ChatGPT speaks a ton of languages and very well at that. Hell it is better at my native language than I am and I am from a pretty small country.
This may be backwards. When AI can cheaply, quickly and with nuance intact translate between languages, it becomes easier to use a preferred non-dominant language, which would make English less dominant. There's less incentive to spend so much time learning this oddly irregular foreign tongue if the skill is embedded in your phone.
> All the AIs will be trained on the available media - most of which is English.

Is it?

The pile is an open dataset, and so is libgen. Should be pretty easy to confirm.
There's some nuance to this, I think. For one arbitrary example where this might not hold: NovelAI was trained on data from 'danbooru', an imageboard where people repost and tag art. All the tagging on that site is in English and they frequently also translate things like the author's description of the image and any in-image text. So if you were to use that site as a dataset, it would all be English.

Or is it? The original source content was in a mix of languages - english, japanese, chinese, korean, etc. It only then got translated into english and tagged in english. So if you had trained on the original source content, you would have been training on a mix of languages, but that got erased for the convenience of the people training the network.

Even if the original images have a mix of languages I think the tagging is all done in english (I may be wrong). I would argue that the source material includes the tagging as it is necessary for the AI to get trained so the content is not really mixed but entirely english.

But anyways the danbooru tags consist of things like: short hair, blue eyes, portrait. Things that are much more easier to translate (or "understand") in several languages than entire phrases like GPT does.

Yeah, the danbooru tagging is done in english. However, if the art is sourced from places like Pixiv, those sites do tagging in the site's native language.
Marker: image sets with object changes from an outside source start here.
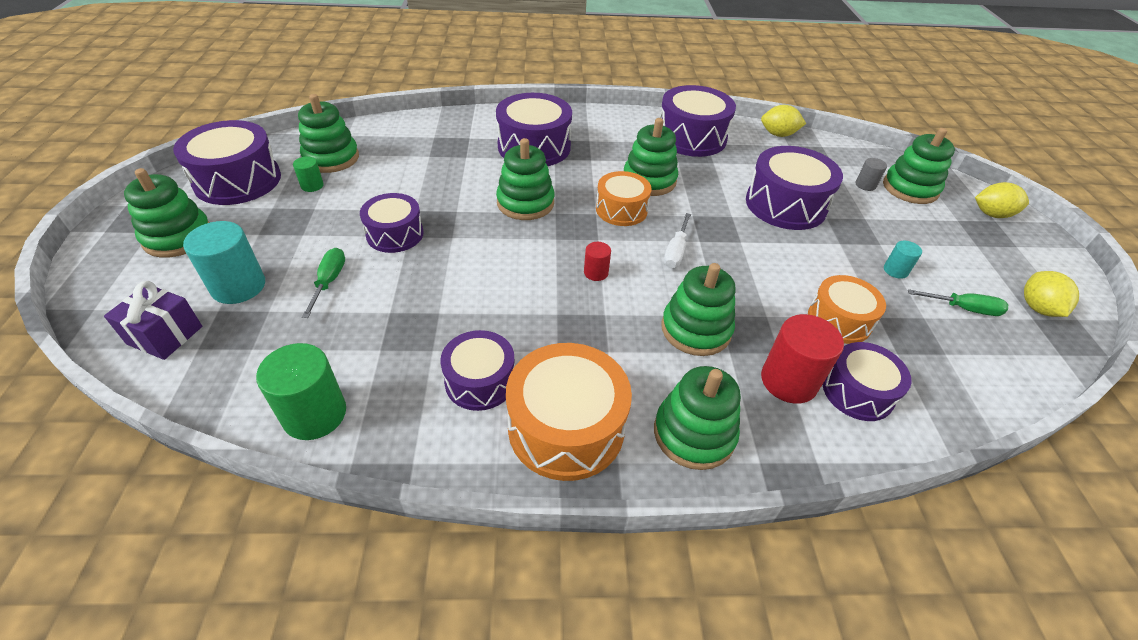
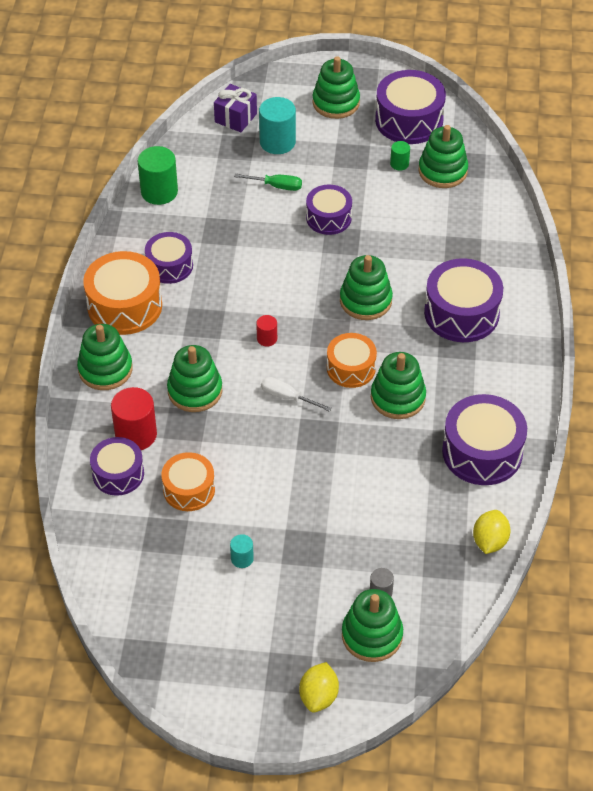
camera: 100 degrees right, 5 degrees up
purple drum [746,146,843,230] -> none
green screwdriver [908,289,1008,316] -> none
yellow lemon [1024,271,1079,317] -> none

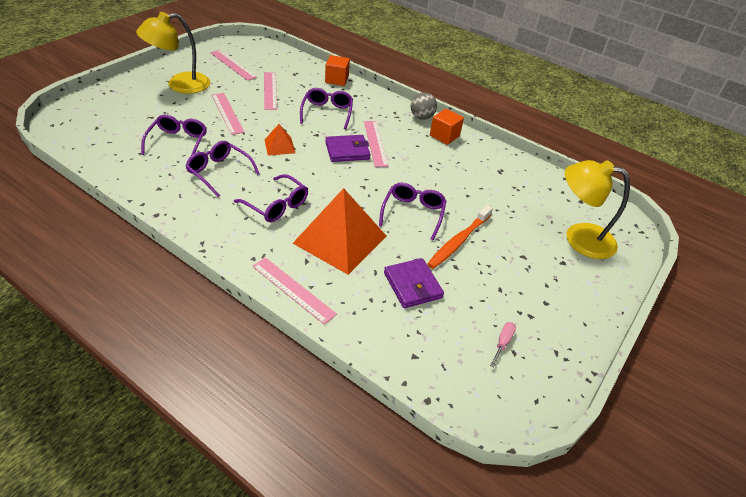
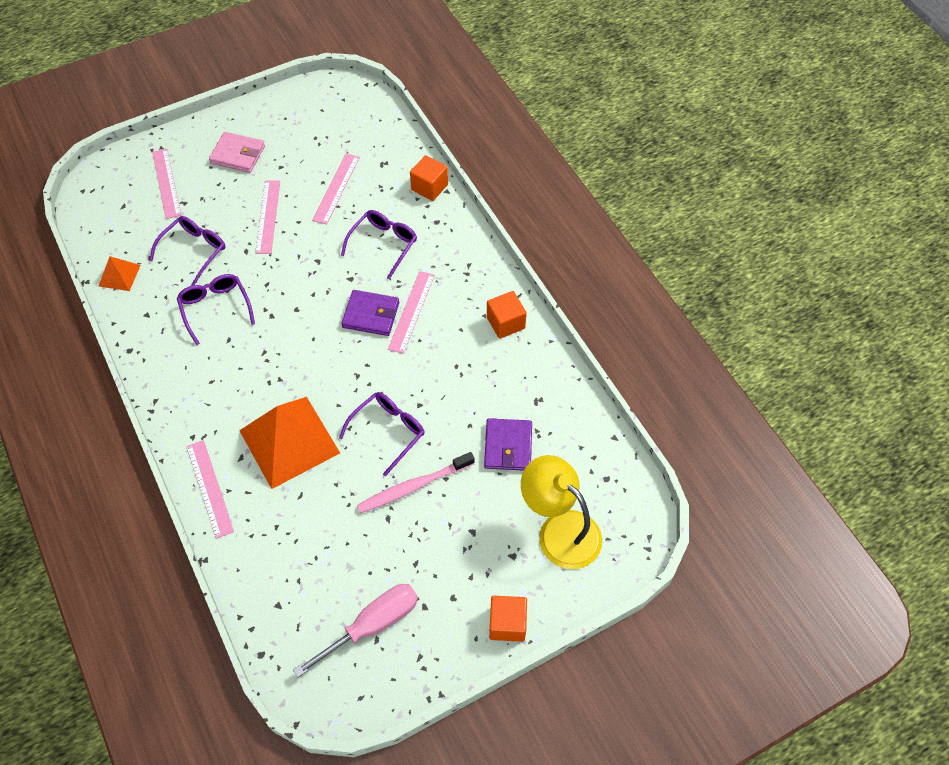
camera: 30 degrees right, 15 degrees up
yellow lamp [136,12,210,94] -> pink wallet [209,132,265,173]
pink ruler [210,50,257,81] -> pink ruler moved to [152,149,181,219]
purple glasses [234,174,308,222] -> none
orange pyramid [265,124,295,156] -> orange pyramid moved to [99,256,141,291]
purple wallet [384,258,444,308] -> purple wallet moved to [484,418,532,471]
grey ball [411,92,437,120] -> none
orange toothbrush [427,205,493,269] -> pink toothbrush [357,452,475,513]
pink screwdriver [490,322,516,367] -> pink screwdriver [293,584,418,677], size x2.22
none -> orange cube [489,596,527,642]

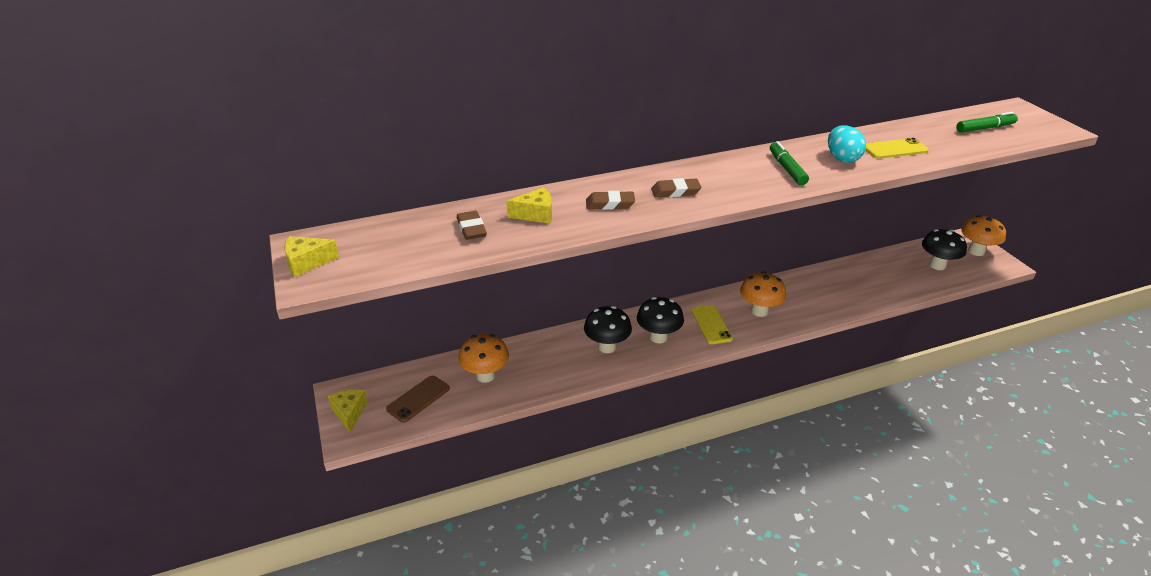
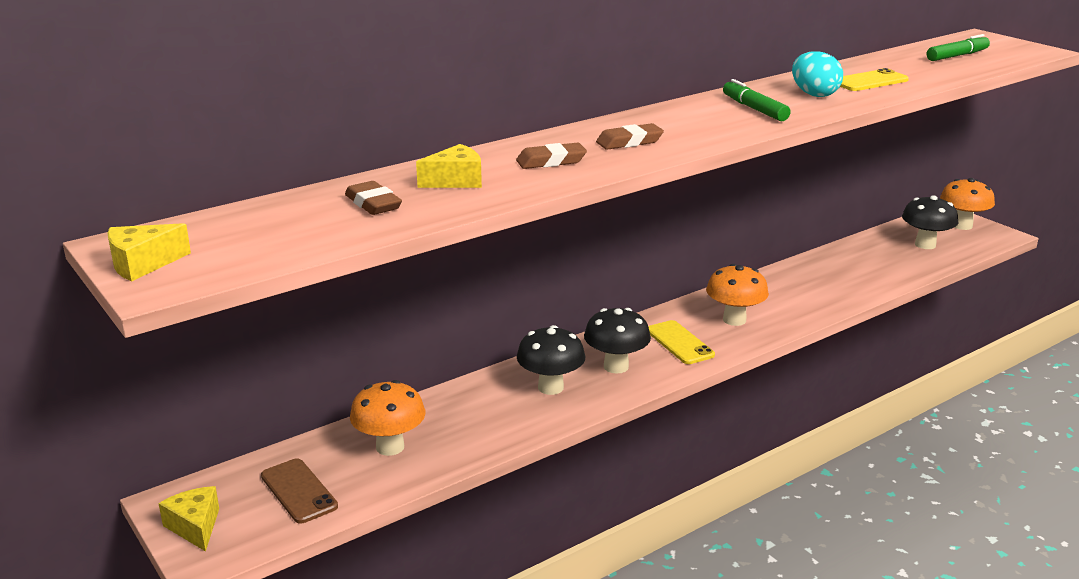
camera: 15 degrees left, 10 degrees down
brown phone [386,376,450,423] -> brown phone turned 60 degrees counterclockwise [261,458,338,524]

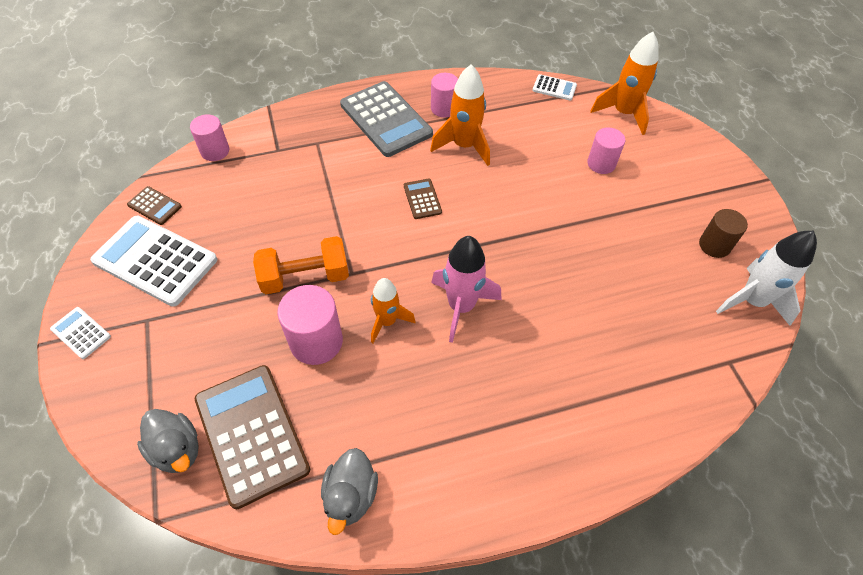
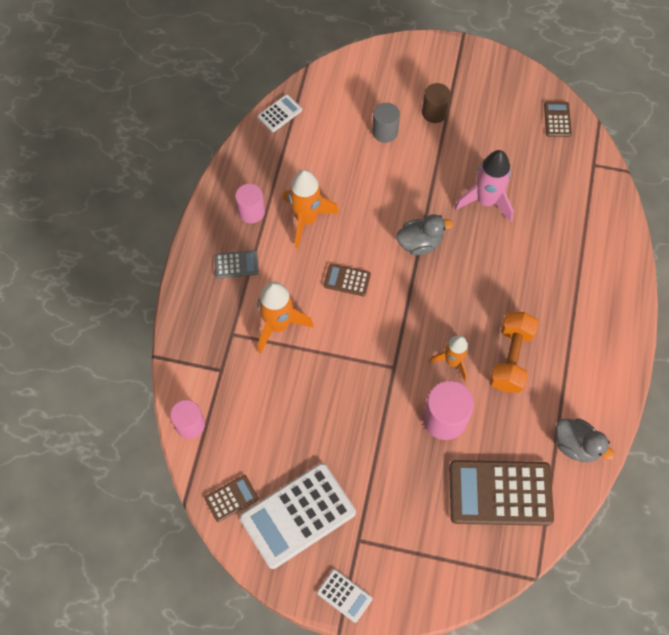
camera: 60 degrees left, 10 degrees up
white calculator [50,307,111,359] -> white calculator turned 120 degrees counterclockwise [317,569,373,623]
grey duck [137,409,199,473] -> grey duck moved to [396,214,453,255]
orange dumbbell [253,236,349,294] -> orange dumbbell moved to [489,312,539,393]
grey calculator [340,81,433,157] -> grey calculator [215,250,259,279], size x0.47
pink rocket [431,236,501,343] -> pink rocket moved to [455,150,514,223]
pink cylinder [587,127,625,174] -> grey cylinder [372,103,400,143]
orange rocket [590,32,659,135] -> orange rocket moved to [258,282,314,353]
brown cylinder [699,209,748,258] -> brown cylinder moved to [422,83,451,123]
white rocket [716,231,817,326] -> brown calculator [544,102,572,137]

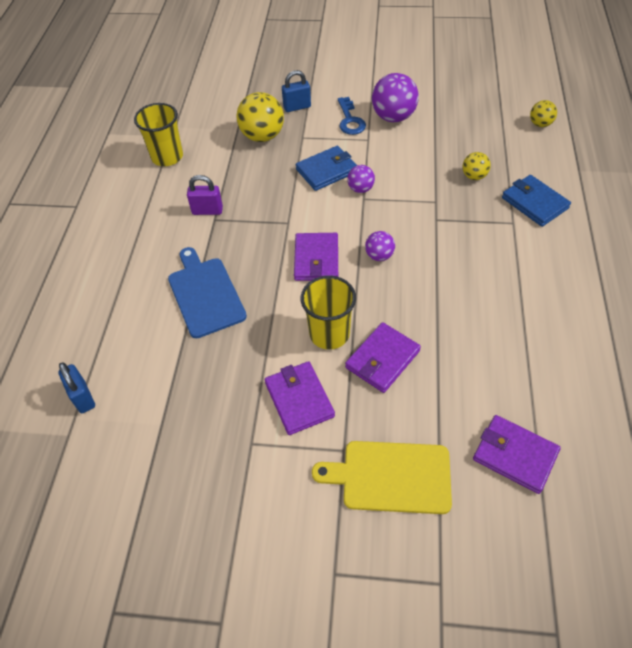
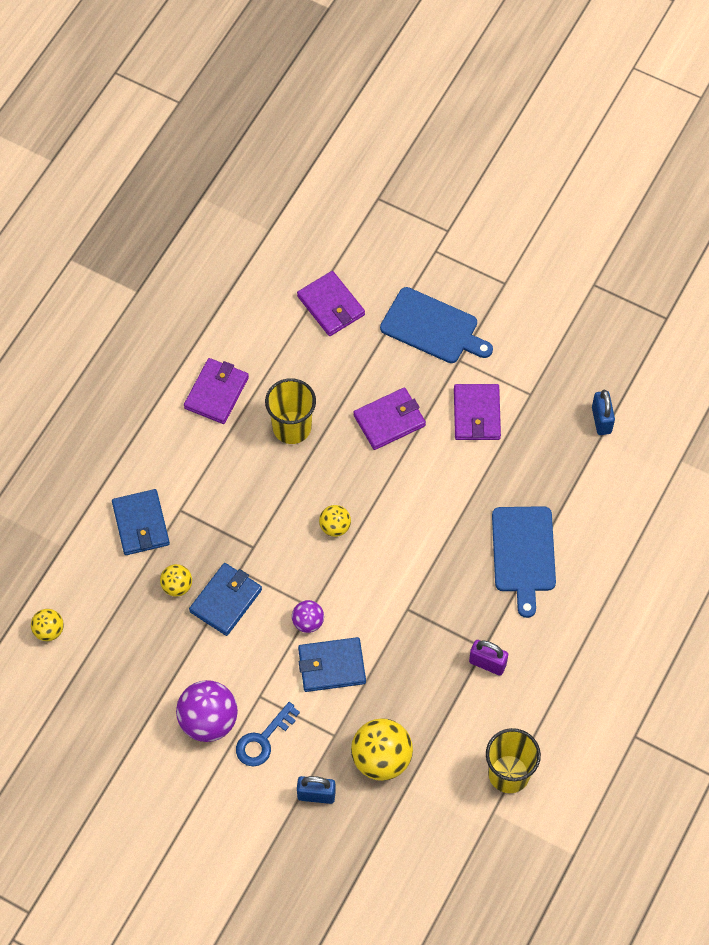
camera: 160 degrees left, 10 degrees up
blue padlock [58,362,95,413] -> blue padlock moved to [592,389,615,435]
purple wallet [294,233,338,281] -> purple wallet moved to [184,358,249,424]
yellow cup [301,276,356,350] -> yellow cup moved to [265,378,316,444]
yellow cutting board [312,441,452,514] -> blue cutting board [380,287,493,363]
blue key [338,97,366,135] -> blue key turned 150 degrees counterclockwise [236,702,300,767]
purple ball [365,231,395,261] -> yellow ball [319,505,351,537]
none -> blue wallet [189,563,262,636]

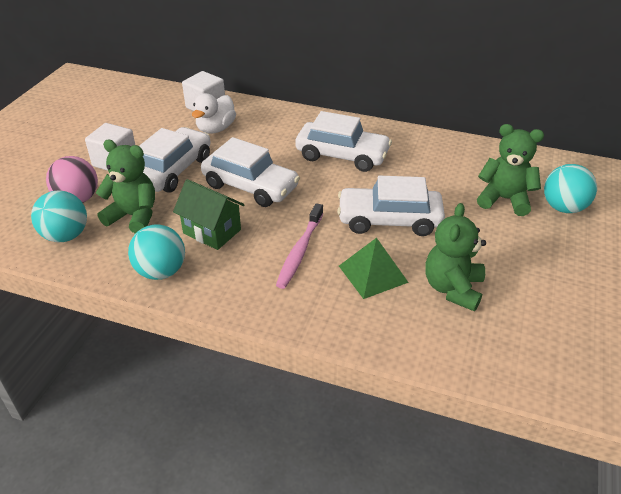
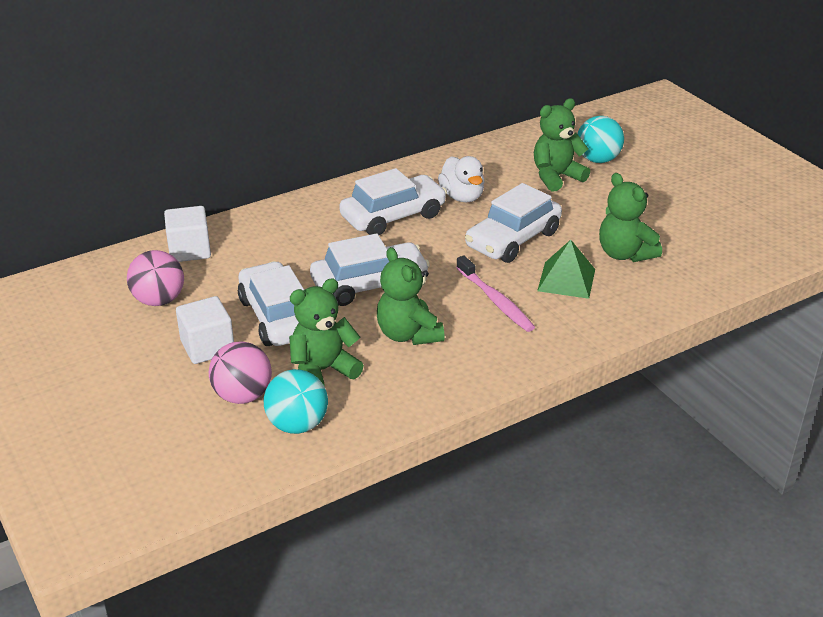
camera: 50 degrees left, 5 degrees down
turquoise ball [128,225,185,280] -> none
green house [173,179,245,250] -> green teddy bear [377,247,445,345]
white duck [192,93,236,134] -> white duck moved to [438,156,485,202]
none -> pink ball [127,250,184,306]

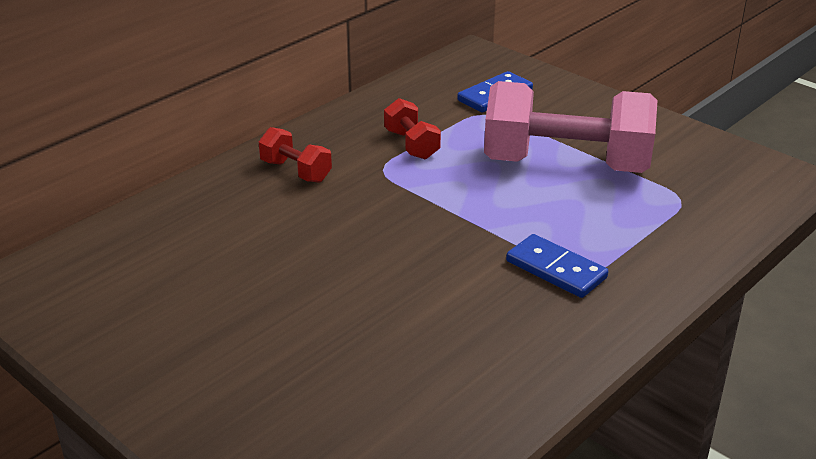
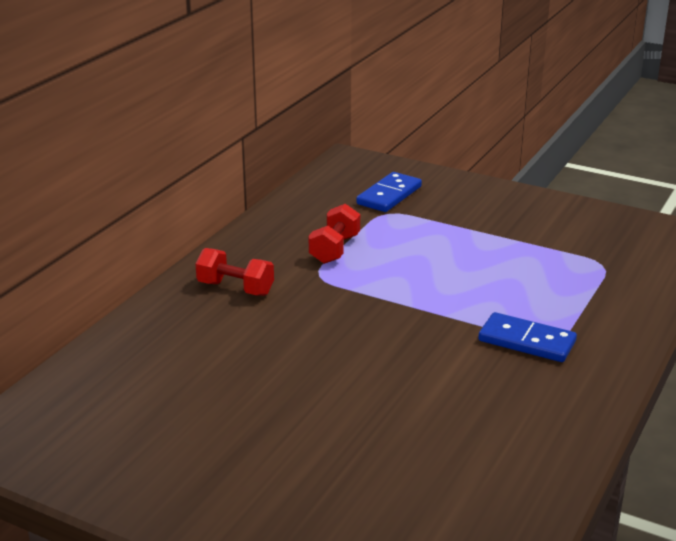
camera: 15 degrees left, 5 degrees down
red dumbbell [384,98,441,160] -> red dumbbell turned 60 degrees clockwise [309,204,360,264]
pink dumbbell [484,81,658,173] -> none

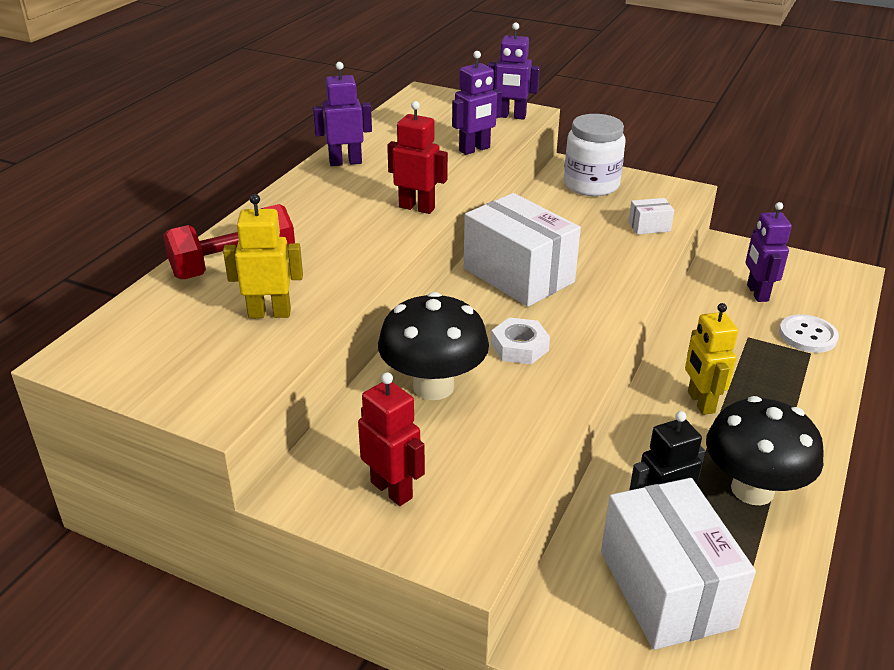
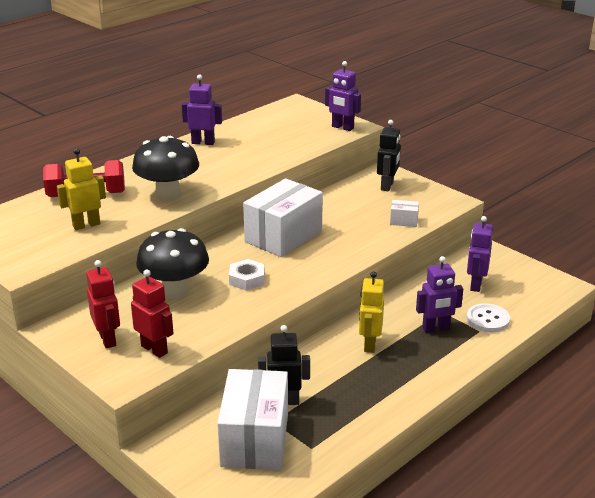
camera: 20 degrees right, 5 degrees down
yellow robot [223,194,303,319] -> yellow robot turned 45 degrees counterclockwise [57,148,106,230]
red robot [387,101,448,214] -> red robot moved to [131,269,174,358]
purple robot [452,51,502,155] -> purple robot moved to [416,256,463,333]
white box [464,193,581,307] -> white box turned 60 degrees clockwise [243,178,323,257]
white jar [564,114,626,196] -> black robot [377,120,401,191]
black mushroom [706,396,824,505] -> black mushroom moved to [132,136,199,201]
My point is that the original content was in a mix of languages, but the process of tagging and training normalized it all into english and results in a situation where even the people who authored the original art will now pay more to use the resulting networks if billed per-token unless they learn English. So we're basically taking all this input from various cultures, Englishifying it, and then potentially billing them more if they want to keep using their native tongue. Kind of sad.
Libgen is 57% English (17% Russian, 8% German) [1]. By comparison, 10% of Wikipedia is in English [2] (going by number of files and number of articles respectively, both flawed metrics)

Though I feel that's answering a slightly different question. Data used to train currently popular models is mostly English, and the marjority of data in sources popular in the anglosphere is English. Neither of these show whether the majority of available media is English.

https://www.reddit.com/r/libgen/comments/r3lzg2/top_15_langu...

https://en.wikipedia.org/wiki/Wikipedia:Size_of_Wikipedia#Co...

FWIW Chinese tech companies have a lot of stuff also that is really impressive like WuDao 2.0. They just don't get the same amount of press.
An old version of Google’s MoE without any benchmarks is impressive?
I'm wondering about this in the context of new programming languages. If people are using LLMs to learn a new language, will a new programming language be at a disadvantage until there's a critical mass of code, comparisons to existing languages, Rosetta Stone style examples, etc?
> All the AIs will be trained on the available media - most of which is English.

Are you sure about that? Most of the media we see, sure, but there has been, and still is a lot of media being produced in other languages.